▶ _PROBLEM REQUIREMENTS_: The lines to be set down run from the line containing "remains not implemented)" through the final line of the data below; print them exactly and print nothing else.

(PROVIDED MATERIAL Opens)

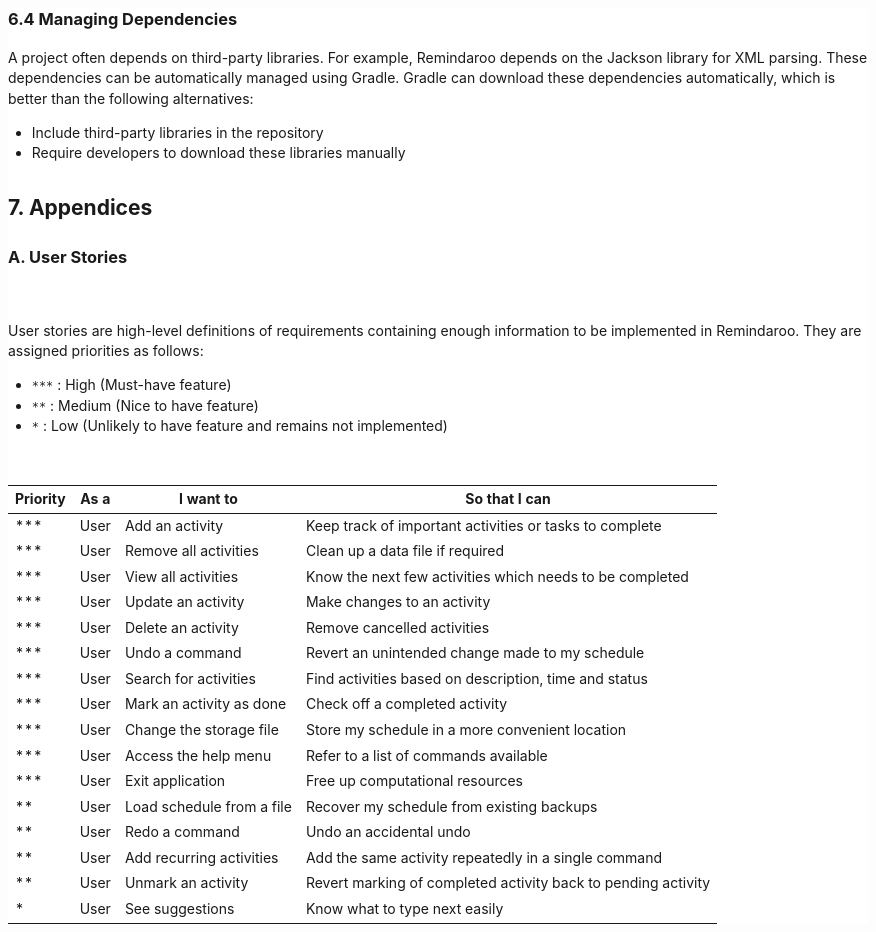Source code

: ### 6.4 Managing Dependencies

A project often depends on third-party libraries. For example, Remindaroo depends on the Jackson library for XML parsing. These dependencies can be automatically managed using Gradle. Gradle can download these dependencies automatically, which is better than the following alternatives:
* Include third-party libraries in the repository
* Require developers to download these libraries manually

## 7. Appendices <br>

### A. User Stories

<br>

User stories are high-level definitions of requirements containing enough information to be implemented in Remindaroo. They are assigned priorities as follows:
* `***` : High (Must-have feature)
* `**` : Medium (Nice to have feature)
* `*` : Low (Unlikely to have feature and remains not implemented)

<br>

| Priority | As a | I want to | So that I can |
| -----|-----|-----|-----|
| *** | User | Add an activity |Keep track of important activities or tasks to complete
| *** | User | Remove all activities | Clean up a data file if required |
| *** | User | View all activities |Know the next few activities which needs to be completed
| *** | User | Update an activity | Make changes to an activity |
| *** | User | Delete an activity | Remove cancelled activities|
| *** | User | Undo a command | Revert an unintended change made to my schedule |
| *** | User | Search for activities | Find activities based on description, time and status |
| *** | User | Mark an activity as done | Check off a completed activity |
| *** | User | Change the storage file | Store my schedule in a more convenient location
| *** | User | Access the help menu | Refer to a list of commands available
| *** | User | Exit application | Free up computational resources
| ** | User | Load schedule from a file | Recover my schedule from existing backups |
| ** | User | Redo a command | Undo an accidental undo |
| ** | User | Add recurring activities | Add the same activity repeatedly in a single command |
| ** | User | Unmark an activity | Revert marking of completed activity back to pending activity |
| * | User | See suggestions | Know what to type next easily |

(PROVIDED MATERIAL Closes)

▶ _ANSWER_:
* `*` : Low (Unlikely to have feature and remains not implemented)

<br>

| Priority | As a | I want to | So that I can |
| -----|-----|-----|-----|
| *** | User | Add an activity |Keep track of important activities or tasks to complete
| *** | User | Remove all activities | Clean up a data file if required |
| *** | User | View all activities |Know the next few activities which needs to be completed
| *** | User | Update an activity | Make changes to an activity |
| *** | User | Delete an activity | Remove cancelled activities|
| *** | User | Undo a command | Revert an unintended change made to my schedule |
| *** | User | Search for activities | Find activities based on description, time and status |
| *** | User | Mark an activity as done | Check off a completed activity |
| *** | User | Change the storage file | Store my schedule in a more convenient location
| *** | User | Access the help menu | Refer to a list of commands available
| *** | User | Exit application | Free up computational resources
| ** | User | Load schedule from a file | Recover my schedule from existing backups |
| ** | User | Redo a command | Undo an accidental undo |
| ** | User | Add recurring activities | Add the same activity repeatedly in a single command |
| ** | User | Unmark an activity | Revert marking of completed activity back to pending activity |
| * | User | See suggestions | Know what to type next easily |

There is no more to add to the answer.